There are two “hidden” tracks at the end of the album. The first one, “You Belong To Me,” is a cover song that fits well with the tempo and style of the collection of tracks it follows. “Stay,” an uncharacteristically up-tempo track that feels somewhat out of place, but is actually a nice final track for the album.
This solid debut effort is generally about hope. Hoping for that first love. Hoping for that love at first sight. Hoping for a second chance by means of forgiveness. Regardless of the message, the hope remains. Melodic, yet with lyrics so endearing there is reason for such hope to exist.
DVD EXTRA – The album comes with a bonus DVD that features 10 short films which each tell a story for each of the tracks listed, with (one track, “Pretty Girl”) having two short films dedicated to it. The “films” for each of the songs are relatively simplistic in nature, focusing on specific objects and environments, such as the fire burning from a lighter in the video for “Martin Luther Ave” or a night tour around a city for “Night Is Still.” Both of the films for “Pretty Girl” focus heavily on women who are applying make-up, with the first, main film having a greater artistic approach to the act than the bonus version of the film. While there really aren’t any storylines portrayed in these music videos, there is a distinct symbolism in each of the films hinting at something far greater than the obvious. However, for certain songs, such as “For Blue Skies” and “Cars & History,” there is greater depth displayed.

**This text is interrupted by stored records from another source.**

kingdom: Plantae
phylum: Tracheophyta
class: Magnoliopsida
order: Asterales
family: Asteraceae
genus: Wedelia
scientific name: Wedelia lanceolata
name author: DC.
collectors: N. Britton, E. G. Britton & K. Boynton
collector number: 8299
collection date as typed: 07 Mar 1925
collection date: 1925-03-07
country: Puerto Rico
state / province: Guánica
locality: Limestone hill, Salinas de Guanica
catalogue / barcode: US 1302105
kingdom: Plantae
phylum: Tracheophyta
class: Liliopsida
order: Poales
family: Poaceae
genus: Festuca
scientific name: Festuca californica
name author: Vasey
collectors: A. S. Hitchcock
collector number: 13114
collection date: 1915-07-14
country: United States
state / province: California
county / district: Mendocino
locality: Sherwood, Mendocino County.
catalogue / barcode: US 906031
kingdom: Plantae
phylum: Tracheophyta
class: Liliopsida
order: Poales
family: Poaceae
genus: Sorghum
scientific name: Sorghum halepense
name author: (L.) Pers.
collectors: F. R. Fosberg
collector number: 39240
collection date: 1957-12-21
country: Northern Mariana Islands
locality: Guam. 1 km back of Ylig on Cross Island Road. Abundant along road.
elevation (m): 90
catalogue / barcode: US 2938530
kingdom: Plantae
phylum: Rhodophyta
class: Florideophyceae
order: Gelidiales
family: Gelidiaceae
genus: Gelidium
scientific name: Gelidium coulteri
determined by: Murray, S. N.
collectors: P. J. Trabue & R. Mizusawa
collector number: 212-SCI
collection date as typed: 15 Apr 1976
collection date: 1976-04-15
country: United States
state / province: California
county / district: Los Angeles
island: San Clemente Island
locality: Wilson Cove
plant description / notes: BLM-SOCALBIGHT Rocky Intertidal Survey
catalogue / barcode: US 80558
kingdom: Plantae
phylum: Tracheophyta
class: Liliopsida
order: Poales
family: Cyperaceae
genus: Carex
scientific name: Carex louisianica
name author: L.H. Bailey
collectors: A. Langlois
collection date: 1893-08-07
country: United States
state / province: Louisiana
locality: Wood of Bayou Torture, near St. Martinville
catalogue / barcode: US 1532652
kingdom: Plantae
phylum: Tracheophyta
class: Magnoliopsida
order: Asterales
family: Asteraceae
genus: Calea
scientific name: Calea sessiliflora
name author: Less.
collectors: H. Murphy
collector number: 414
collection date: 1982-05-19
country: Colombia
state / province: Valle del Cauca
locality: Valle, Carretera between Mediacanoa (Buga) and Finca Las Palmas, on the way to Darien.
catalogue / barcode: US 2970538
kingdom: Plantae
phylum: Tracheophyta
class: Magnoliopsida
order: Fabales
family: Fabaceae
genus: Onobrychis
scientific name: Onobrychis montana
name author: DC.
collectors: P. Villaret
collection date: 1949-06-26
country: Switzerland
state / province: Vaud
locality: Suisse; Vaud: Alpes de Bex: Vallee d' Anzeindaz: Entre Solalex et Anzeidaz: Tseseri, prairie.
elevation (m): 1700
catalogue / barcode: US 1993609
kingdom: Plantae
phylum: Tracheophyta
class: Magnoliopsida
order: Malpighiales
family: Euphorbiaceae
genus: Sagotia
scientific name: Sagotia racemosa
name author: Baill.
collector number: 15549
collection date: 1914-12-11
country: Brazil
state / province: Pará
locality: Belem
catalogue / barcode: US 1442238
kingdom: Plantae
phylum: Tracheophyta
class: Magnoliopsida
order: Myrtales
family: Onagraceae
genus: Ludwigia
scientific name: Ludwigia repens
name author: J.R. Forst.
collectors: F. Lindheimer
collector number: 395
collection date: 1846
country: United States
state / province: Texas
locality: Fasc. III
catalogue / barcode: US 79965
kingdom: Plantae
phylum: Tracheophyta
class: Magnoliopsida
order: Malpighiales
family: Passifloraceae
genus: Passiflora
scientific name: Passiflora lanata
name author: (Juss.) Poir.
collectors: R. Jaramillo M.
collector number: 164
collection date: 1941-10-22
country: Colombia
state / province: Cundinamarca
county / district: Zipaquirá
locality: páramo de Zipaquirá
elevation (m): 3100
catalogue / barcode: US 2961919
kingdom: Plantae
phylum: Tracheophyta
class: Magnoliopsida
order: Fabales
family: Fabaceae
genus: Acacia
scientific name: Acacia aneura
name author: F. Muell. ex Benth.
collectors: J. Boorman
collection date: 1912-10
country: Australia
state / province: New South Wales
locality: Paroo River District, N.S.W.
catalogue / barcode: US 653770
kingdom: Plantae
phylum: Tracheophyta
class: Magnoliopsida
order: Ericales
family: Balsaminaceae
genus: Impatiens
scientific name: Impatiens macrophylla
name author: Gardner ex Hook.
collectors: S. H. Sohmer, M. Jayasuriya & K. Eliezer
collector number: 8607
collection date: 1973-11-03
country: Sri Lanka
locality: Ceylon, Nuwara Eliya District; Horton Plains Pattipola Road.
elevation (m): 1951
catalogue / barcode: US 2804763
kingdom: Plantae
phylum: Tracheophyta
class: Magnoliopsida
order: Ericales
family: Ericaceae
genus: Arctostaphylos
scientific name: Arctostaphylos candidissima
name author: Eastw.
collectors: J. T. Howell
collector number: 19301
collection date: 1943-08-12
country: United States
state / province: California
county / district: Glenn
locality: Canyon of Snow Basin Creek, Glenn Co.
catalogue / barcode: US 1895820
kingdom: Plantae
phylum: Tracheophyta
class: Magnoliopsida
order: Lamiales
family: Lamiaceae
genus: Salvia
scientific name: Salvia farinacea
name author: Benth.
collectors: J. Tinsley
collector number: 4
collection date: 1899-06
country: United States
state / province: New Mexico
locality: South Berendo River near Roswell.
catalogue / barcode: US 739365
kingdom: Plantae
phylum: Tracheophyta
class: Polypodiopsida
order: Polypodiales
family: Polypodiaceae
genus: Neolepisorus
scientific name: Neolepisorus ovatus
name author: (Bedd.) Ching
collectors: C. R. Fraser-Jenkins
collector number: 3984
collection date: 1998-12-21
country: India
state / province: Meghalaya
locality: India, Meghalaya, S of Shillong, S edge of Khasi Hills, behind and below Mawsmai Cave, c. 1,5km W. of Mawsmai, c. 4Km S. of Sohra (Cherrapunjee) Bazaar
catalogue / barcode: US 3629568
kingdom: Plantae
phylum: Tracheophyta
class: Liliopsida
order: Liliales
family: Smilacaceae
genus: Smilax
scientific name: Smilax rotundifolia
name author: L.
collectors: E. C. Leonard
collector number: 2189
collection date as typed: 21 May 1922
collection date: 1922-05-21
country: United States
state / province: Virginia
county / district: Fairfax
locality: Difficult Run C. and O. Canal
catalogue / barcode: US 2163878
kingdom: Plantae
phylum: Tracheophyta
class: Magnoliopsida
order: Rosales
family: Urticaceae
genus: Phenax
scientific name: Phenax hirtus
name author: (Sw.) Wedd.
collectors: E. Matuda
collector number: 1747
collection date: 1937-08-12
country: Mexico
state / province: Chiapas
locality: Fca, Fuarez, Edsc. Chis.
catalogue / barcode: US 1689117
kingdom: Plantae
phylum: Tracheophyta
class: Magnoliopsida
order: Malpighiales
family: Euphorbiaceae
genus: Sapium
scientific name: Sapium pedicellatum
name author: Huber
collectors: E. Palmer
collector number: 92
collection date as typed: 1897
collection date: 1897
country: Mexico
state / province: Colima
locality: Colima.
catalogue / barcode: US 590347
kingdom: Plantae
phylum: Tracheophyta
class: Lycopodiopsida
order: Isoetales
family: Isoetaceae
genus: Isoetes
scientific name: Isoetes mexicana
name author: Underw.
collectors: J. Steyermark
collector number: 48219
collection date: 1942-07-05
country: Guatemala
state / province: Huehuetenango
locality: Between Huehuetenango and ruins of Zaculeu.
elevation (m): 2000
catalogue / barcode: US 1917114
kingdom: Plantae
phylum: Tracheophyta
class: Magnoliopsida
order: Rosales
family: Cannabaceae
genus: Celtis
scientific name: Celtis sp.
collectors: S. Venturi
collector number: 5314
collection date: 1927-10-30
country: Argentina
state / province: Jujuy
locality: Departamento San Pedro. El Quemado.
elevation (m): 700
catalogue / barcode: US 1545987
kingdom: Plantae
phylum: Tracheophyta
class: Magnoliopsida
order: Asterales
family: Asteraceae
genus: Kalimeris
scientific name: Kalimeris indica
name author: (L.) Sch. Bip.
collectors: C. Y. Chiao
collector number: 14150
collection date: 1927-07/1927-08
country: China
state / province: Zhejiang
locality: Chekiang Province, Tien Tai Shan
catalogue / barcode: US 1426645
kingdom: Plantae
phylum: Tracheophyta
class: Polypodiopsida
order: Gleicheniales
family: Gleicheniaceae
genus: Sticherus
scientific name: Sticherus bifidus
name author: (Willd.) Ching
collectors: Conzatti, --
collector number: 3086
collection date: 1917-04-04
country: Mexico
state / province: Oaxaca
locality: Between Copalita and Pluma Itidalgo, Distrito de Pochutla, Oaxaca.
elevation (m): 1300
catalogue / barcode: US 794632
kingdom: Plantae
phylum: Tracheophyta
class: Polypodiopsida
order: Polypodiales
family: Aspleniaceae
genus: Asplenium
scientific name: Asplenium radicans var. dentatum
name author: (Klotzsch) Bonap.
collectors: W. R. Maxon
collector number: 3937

“For Blue Skies” has a man who seems greatly troubled, with ever present facial expressions of regret, looking out at the world in despair, by means of a television set. Interestingly, it is unclear what the character is being haunted by throughout the video, with the only present clues being the words written on the white t-shirts displayed throughout the film and the television scenes that seem to have him so captivated. The end result seems to be a letting go of himself, with him finally shutting off the television, packing up and walking out the door.
Like the audio CD itself, the film for “Cars & History” stands out among all others with its story being told differently than any of the other films on the DVD. One aspect that separates it from the others is the use of written text appearing on-screen during the film. The messages read throughout the film give further insight to the main character of the film, portrayed by actress Jessica Bohl. At first portraying her character as rebellious, and later having her come off as rather lonesome and on edge because of it. The latter message is accurately read by means of piecing together the words that make up the question: “How far would you go to feel less alone?”
While this collection of short films for each of the listed tracks were made on a low-budget and weren’t meant to be a collection of actual music-videos, there are stories being told here. This is an excellent bonus and while the content may leave something left to be desired, the artistic approach to creating such films definitely will not.
Standout Tracks: “For Blue Skies”, “Night Is Still”, “Cars and History”, “Pretty Girl”.